Outside the Lodge – with its eastern European barbecue music and universal barbecue smells, a slightly sadistic dog owner watches as his terrier stands silently tensed, one leg lifted, eyes fixed on an insouciant squirrel that is pottering about about half way between the dog and a tree and casually getting closer. As the dog explosively makes his move, the squirrel bursts away and up the tree. We ask the owner what it would have done had it caught the squirrel. “He’d have shaken it to death then carried it around the park, dropping it from time to time and barking.” This was quite close to the children’s playground. An important life lesson luckily missed. Nice.
After the gale force winds the other night a chestnut tree lay uprooted across the path in majestic ruin. Other trees are decorated with half finished water bottles shoved into the boughs as a sort of offering; or some sort of perverse decorative impulse.
In the evening a large circle of middle aged and elderly men sit on folding chairs smoking hookahs and taking it in turns to hold forth in Arabic and humming agreement like some sort of middle eastern Entmoot. A backgammon set sits with a game almost ready to go.
Two middle aged women sitting romantically side by side chatting energetically on the end of the concrete ping pong table in the park.

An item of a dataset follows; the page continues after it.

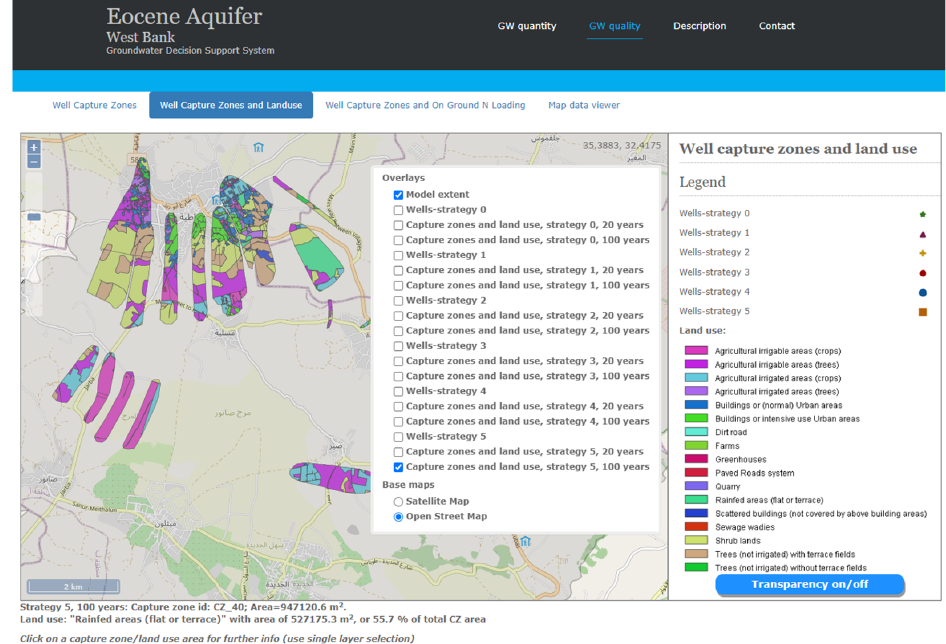
Figure 31. Land use within wells capture zones for strategy 05.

On the scrappy bit of grass by the 204 bus stop on Roe Green dozens of beer bottles, crushed cans and plastic water bottles lie like the dead bodies of soldiers in some doomed attack. Picking them up into a similarly discarded box and shoving them in the nearest recycling bin feels like a tiny gesture against human carelessness in the face of the burning amazon or melting arctic – which somehow makes it even more important to sanity to make it.